Friday, February 8, 2013

Git private branch pattern

I’ve frequently had to keep local changes that are not committed to our source control (svn actually), for bad or for worse. I’ve been using git-svn and update-index —assume-unchanged to hide these local changes from git status. One downside is that it is possible to accidentally commit those changes by explicitly listing a directory to commit. The bigger downside is that it can make switching between branches a bit painful because the assumed unchanged files need to be scrubbed before git will switch branches. Furthermore, the private changes I’ve made are frequently lost and I often have to re-edit those files after rebasing to master.

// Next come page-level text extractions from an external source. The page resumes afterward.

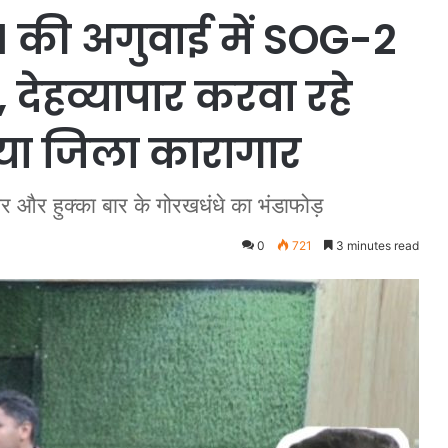
की अगुवाई में SOG-2
 देहव्यापार करवा रहे
िया जिला कारागार
ार और हुक्का बार के गोरखधंधे का भंडाफोड़
0
721
3 minutes read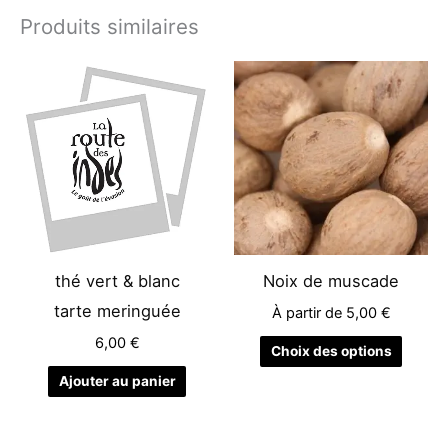
Produits similaires
Ce
produit
a
plusieu
variati
Les
options
peuven
être
thé vert & blanc
Noix de muscade
choisie
tarte meringuée
À partir de
5,00
€
sur
6,00
€
la
Choix des options
page
Ajouter au panier
du
produit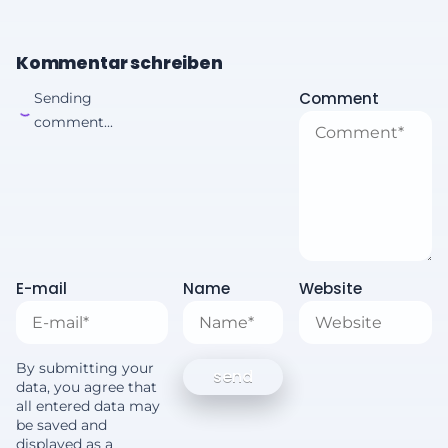
Kommentar schreiben
Comment
Sending
comment...
E-mail
Name
Website
By submitting your
data, you agree that
all entered data may
be saved and
displayed as a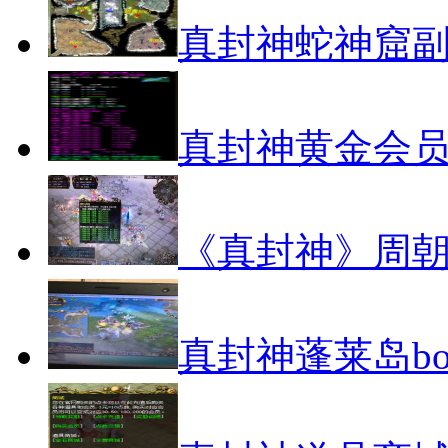
真封神蛇神窟
真封神黄金会
《真封神》周
真封神蓬莱岛bo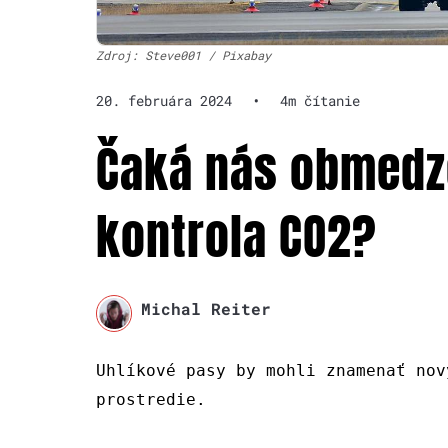
Zdroj: Steve001 / Pixabay
20. februára 2024
•
4m čítanie
Čaká nás obmedze
kontrola CO2?
Michal Reiter
Uhlíkové pasy by mohli znamenať nov
prostredie.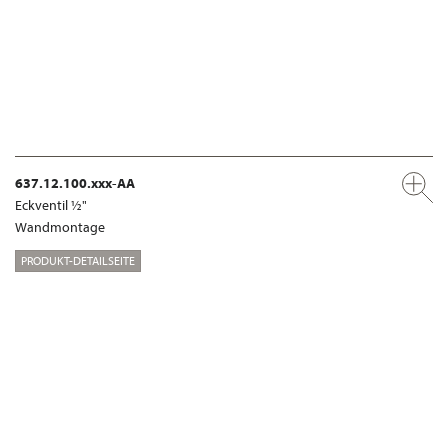
637.12.100.xxx-AA
Eckventil ½"
Wandmontage
PRODUKT-DETAILSEITE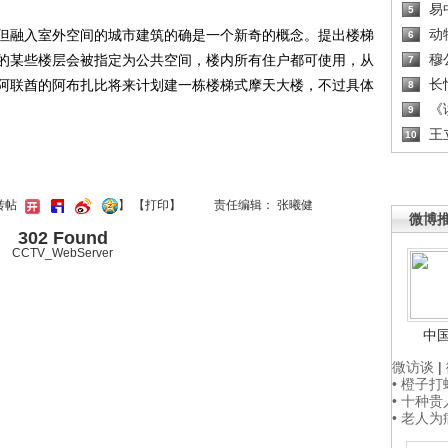
易
5
动
融入室外空间的城市建筑的确是一个新奇的概念。提出楼梯
6
穆
的某些楼层会被指定为公共空间，楼内所有住户都可使用，从
7
长
阿联酋的阿布扎比将来计划建一栋楼梯式摩天大楼，不过具体
8
《读
9
王
10
转帖
】
【
打印
】
责任编辑： 张曦健
微博
302 Found
CCTV_WebServer
中
微访谈
|
• 橙子
• 十种
• 老人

The private branch pattern I’m using now is much more convenient. I’ve started creating a ‘private’ branch off of master with all of the local changes that I want to make. Then I can automate rebasing those changes in and out of my working branch as necessary. This also helps make sure that my local changes aren’t lost, and it creates a nice way to catalog them in a changelog.

It works like this:
git checkout master

git checkout -b private

… make private changes and commit them

git checkout work

git rebase private
Now to merge changes to master first run this to remove the private changes
git checkout work

git rebase —onto master private

git checkout master

git merge work

git push origin … or git svn dcommit … etc



I recommend automating this with some aliases in ~/.gitconfig

Also, it is a good idea to make commit messages on the private branch with the prefix "private:" so when you see these commits in your work branch, you can easily identify them.